The present study delineates the formulation of niosomes from biocompatible surfactant Tyloxapol and their potential as drug delivery system for anti-tuberculosis drugs. Drug loaded niosomes have a size of 150 nm with a loading efficiency of 97.95±0.2, 98.89±0.2 and 99.50±0.2% for rifampicin (RIF), isoniazid (INH), pyrazinamide (PZA), respectively. Fourier transform infrared spectroscopic studies infer that the drugs are in harmony with the fabricated niosomes since no visible interactions between the drug and niosomes have been detected. The prepared formulations are quite stable as assessed using absorption spectroscopy. TEM images and photoluminescence results reveal that RIF and INH are located in the film bilayer whereas PZA is adsorbed mainly on the surface head groups. In vitro dissolution studies at physiological conditions have been undertaken to compare the release behavior of drugs from the prepared niosomes. Sustained release has been achieved for hydrophilic drugs and an acceptable release in case of RIF. Comparison of regression coefficients of different kinetic models reveal that INH release follows Fickian diffusion mechanism whereas RIF and PZA, a non-Fickian release mechanism. Such a versatile system is expected to reduce dose-related drug toxicity and reach the atelectatic areas.
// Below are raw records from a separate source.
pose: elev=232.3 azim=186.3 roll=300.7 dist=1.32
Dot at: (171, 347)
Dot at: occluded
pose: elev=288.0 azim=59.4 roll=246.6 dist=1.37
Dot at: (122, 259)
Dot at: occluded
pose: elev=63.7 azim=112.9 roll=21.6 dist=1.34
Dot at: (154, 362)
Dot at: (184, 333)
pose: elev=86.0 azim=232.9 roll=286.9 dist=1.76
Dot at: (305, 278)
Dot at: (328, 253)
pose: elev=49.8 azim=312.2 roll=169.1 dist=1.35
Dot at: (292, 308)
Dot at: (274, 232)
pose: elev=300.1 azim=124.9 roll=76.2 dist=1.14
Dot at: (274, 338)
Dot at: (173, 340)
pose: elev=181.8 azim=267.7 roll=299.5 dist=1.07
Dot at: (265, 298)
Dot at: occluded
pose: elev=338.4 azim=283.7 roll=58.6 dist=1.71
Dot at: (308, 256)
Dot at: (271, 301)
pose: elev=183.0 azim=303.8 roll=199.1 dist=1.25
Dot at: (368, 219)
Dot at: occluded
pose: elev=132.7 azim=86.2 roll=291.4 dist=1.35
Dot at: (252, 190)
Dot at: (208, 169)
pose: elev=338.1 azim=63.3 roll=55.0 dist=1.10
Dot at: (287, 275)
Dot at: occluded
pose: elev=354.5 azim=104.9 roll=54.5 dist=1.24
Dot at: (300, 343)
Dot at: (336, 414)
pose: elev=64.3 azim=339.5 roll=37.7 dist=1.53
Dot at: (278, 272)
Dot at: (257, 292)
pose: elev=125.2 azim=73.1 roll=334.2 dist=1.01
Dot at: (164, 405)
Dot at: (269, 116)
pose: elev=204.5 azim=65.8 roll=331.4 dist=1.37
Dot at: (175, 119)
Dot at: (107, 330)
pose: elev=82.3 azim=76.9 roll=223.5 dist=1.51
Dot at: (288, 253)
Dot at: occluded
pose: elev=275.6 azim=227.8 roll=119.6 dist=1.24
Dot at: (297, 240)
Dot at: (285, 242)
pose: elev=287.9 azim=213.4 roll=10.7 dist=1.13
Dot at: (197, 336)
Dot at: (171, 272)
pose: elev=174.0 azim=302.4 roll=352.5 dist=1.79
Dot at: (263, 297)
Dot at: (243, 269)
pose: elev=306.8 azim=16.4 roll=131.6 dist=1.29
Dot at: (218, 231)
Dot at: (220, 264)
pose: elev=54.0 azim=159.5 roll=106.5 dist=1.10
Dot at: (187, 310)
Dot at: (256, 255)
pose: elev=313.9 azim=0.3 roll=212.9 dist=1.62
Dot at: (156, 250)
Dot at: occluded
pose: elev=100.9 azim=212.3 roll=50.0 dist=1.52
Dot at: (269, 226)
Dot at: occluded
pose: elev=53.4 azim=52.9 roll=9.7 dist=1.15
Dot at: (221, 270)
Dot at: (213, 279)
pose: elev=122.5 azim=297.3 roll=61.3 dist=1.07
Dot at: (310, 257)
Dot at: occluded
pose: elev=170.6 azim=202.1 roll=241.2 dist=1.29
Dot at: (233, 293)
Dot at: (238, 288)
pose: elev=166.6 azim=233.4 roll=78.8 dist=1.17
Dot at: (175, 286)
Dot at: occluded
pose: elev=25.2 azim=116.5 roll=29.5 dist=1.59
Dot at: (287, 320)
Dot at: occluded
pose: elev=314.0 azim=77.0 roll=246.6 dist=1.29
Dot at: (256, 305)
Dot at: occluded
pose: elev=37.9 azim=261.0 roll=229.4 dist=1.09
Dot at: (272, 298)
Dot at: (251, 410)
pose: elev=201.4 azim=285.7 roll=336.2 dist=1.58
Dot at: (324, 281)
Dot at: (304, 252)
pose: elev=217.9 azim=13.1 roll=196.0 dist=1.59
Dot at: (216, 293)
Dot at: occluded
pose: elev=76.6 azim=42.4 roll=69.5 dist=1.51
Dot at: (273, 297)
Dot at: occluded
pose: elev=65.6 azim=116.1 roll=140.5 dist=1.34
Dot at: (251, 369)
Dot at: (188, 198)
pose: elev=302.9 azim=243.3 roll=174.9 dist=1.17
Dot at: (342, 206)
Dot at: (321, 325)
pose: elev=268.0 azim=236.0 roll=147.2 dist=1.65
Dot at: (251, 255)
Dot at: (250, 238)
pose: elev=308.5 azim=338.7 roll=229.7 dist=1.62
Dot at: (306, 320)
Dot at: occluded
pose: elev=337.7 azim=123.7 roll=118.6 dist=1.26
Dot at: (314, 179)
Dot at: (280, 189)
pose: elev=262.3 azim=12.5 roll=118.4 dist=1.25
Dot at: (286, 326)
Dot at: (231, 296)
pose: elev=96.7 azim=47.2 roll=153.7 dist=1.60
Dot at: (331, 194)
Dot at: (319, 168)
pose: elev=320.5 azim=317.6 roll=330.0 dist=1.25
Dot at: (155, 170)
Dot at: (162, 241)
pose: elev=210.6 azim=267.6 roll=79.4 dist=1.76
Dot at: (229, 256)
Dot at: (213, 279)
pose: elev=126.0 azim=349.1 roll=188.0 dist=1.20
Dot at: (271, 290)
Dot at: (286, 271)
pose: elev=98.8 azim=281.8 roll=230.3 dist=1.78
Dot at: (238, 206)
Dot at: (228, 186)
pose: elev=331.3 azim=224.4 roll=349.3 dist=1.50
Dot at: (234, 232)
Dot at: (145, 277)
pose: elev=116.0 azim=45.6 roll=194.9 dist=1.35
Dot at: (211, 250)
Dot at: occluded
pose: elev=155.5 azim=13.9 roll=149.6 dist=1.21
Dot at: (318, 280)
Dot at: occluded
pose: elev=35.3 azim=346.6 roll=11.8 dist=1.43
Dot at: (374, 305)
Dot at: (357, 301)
本研究从生物相容性表面活性剂 Tyloxapol 中描绘了尼奥斯omes 的配方及其作为抗结核药物的药物传递系统的潜力。载药尼奥斯omes 的粒径为 150nm,载药量分别为利福平(RIF)、异烟肼(INH)、吡嗪酰胺(PZA)的 97.95±0.2%、98.89±0.2%和 99.50±0.2%。傅里叶变换红外光谱研究推断,由于药物与尼奥斯omes 之间未检测到可见的相互作用,因此药物与所制备的尼奥斯omes 相协调。使用吸收光谱评估,所制备的制剂非常稳定。TEM 图像和光致发光结果表明,RIF 和 INH 位于膜双层中,而 PZA 主要吸附在表面头基团上。在生理条件下进行了体外溶解研究,以比较从制备的尼奥斯omes 中释放药物的行为。亲水性药物实现了持续释放,而 RIF 的释放则可以接受。不同动力学模型回归系数的比较表明,INH 释放遵循菲克扩散机制,而 RIF 和 PZA 则遵循非菲克释放机制。这种多功能系统有望降低与剂量相关的药物毒性并到达肺不张区域。